Germans Are Reading Carl Schmitt in the Ruins of Atlanticism
With Atlanticism fraying, Nazi thinker Carl Schmitt is being reread in Germany as a theorist of a world divided into power blocs, a reading that Donald Trump’s “Donroe Doctrine” is helping to underscore.

For Carl Schmitt, the international order was not built on universal rules but on “great spaces.” Donald Trump’s “Donroe Doctrine” is helping to highlight this view. (Ullstein Bild via Getty Images)
As the dust settles in Caracas and the penny drops in Copenhagen, Germans too are facing the sobering prospect of a new world order. But there is a difference. A world of continental spaces is hardly new to them. It was devised by a German.

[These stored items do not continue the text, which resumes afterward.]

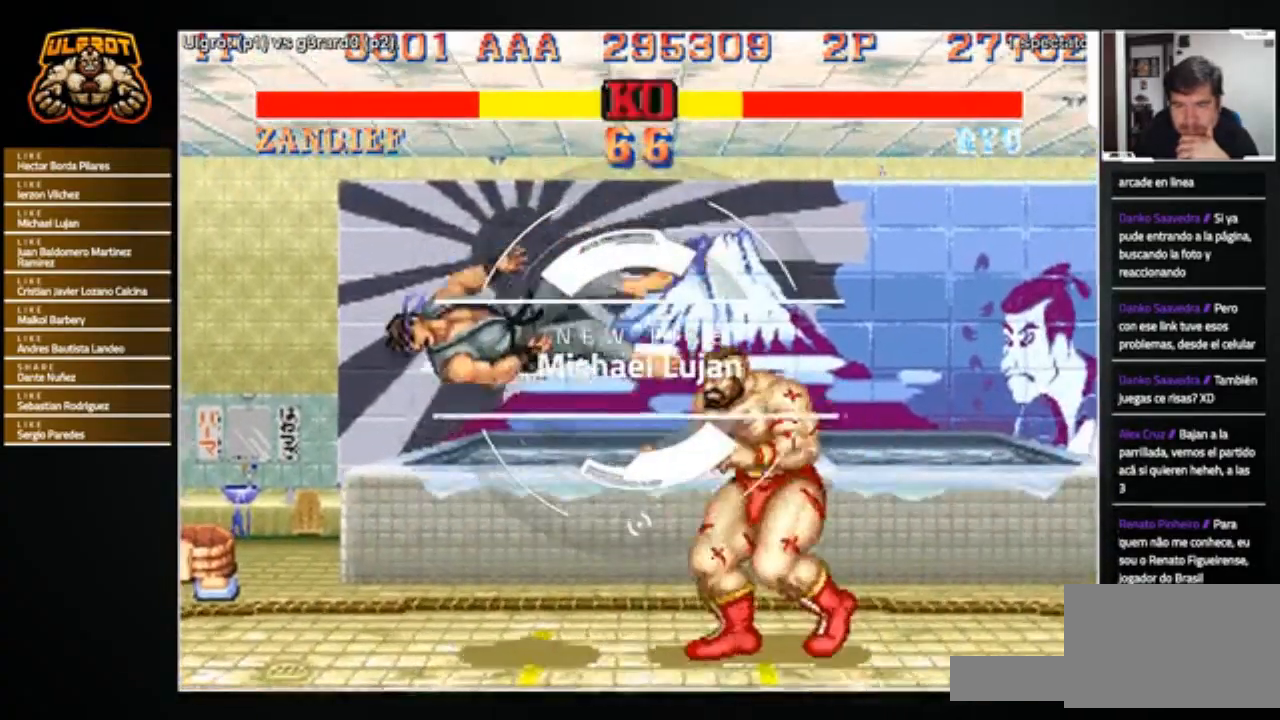
{"buttons": [], "left_stick": "left", "events": []}
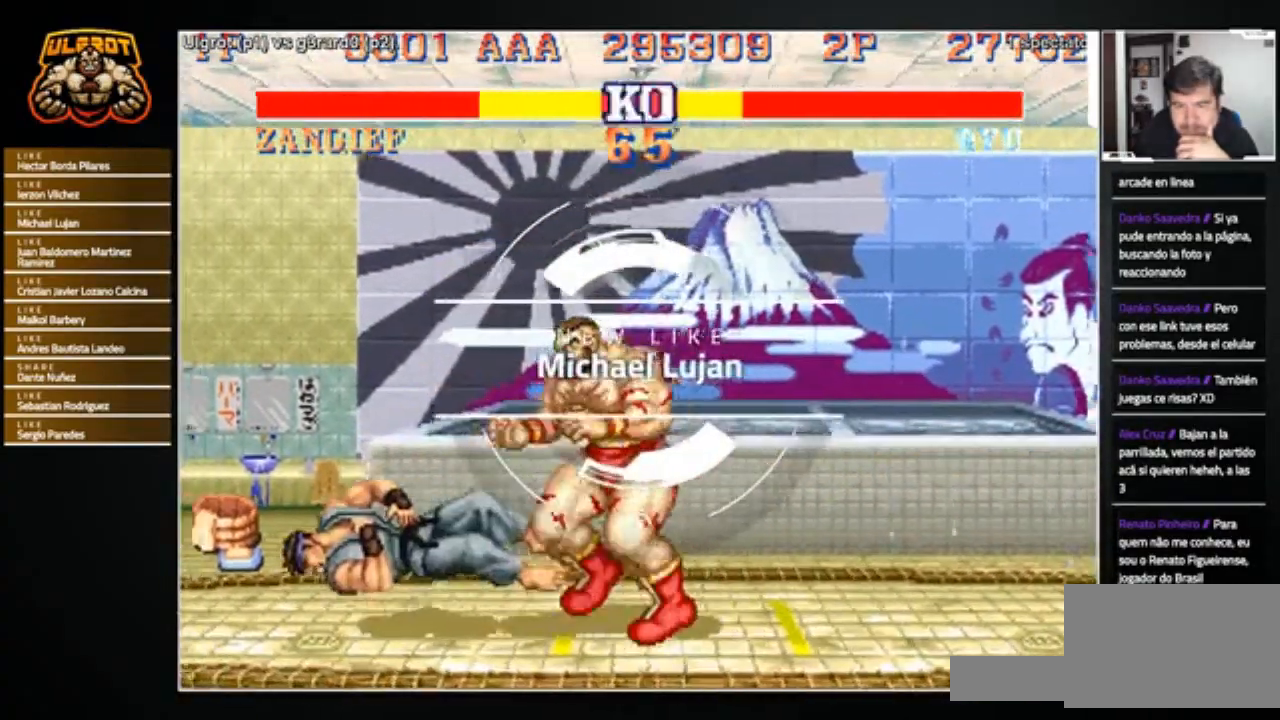
{"buttons": [], "left_stick": "center", "events": [[134, "left_stick", "center"]]}
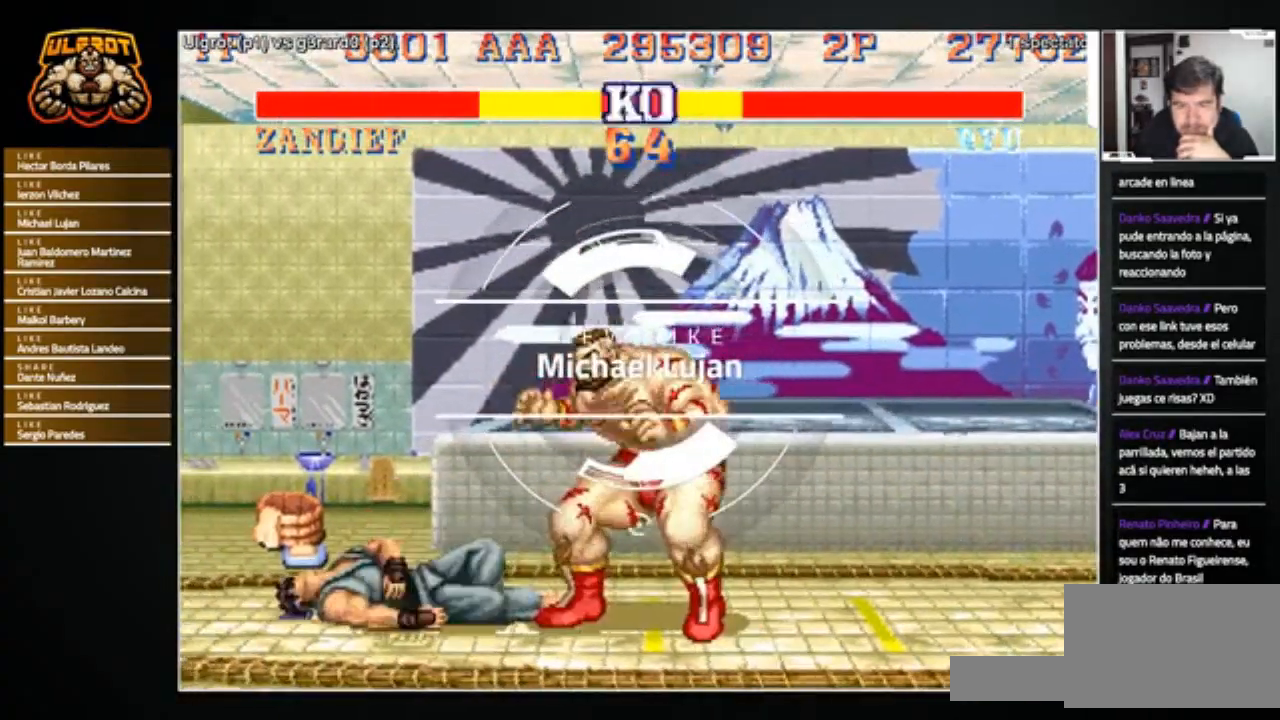
{"buttons": [], "left_stick": "down-right", "events": [[33, "left_stick", "right"], [266, "left_stick", "center"], [333, "left_stick", "left"], [433, "left_stick", "right"], [500, "left_stick", "down-right"]]}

Four decades after his death, the theorist of authoritarianism and critic of liberalism Carl Schmitt is experiencing a sustained revival. A Nazi with links to Francoist Spain, Schmitt is not only revered by Russian and French neofascists today. In the United States too — a country whose universalizing tendencies he despised — Schmitt has acquired a sizable fan club that counts integralists, paleoconservatives, the founder of PayPal, and the US vice president in its ranks.
And yet, it was not Americans but Germans who rushed to Schmitt in early January. Many of the country’s major newspapers and magazines have, in recent days, run pieces mentioning Schmitt in relation to the “Donroe Doctrine” and the wider renaissance of geopolitics.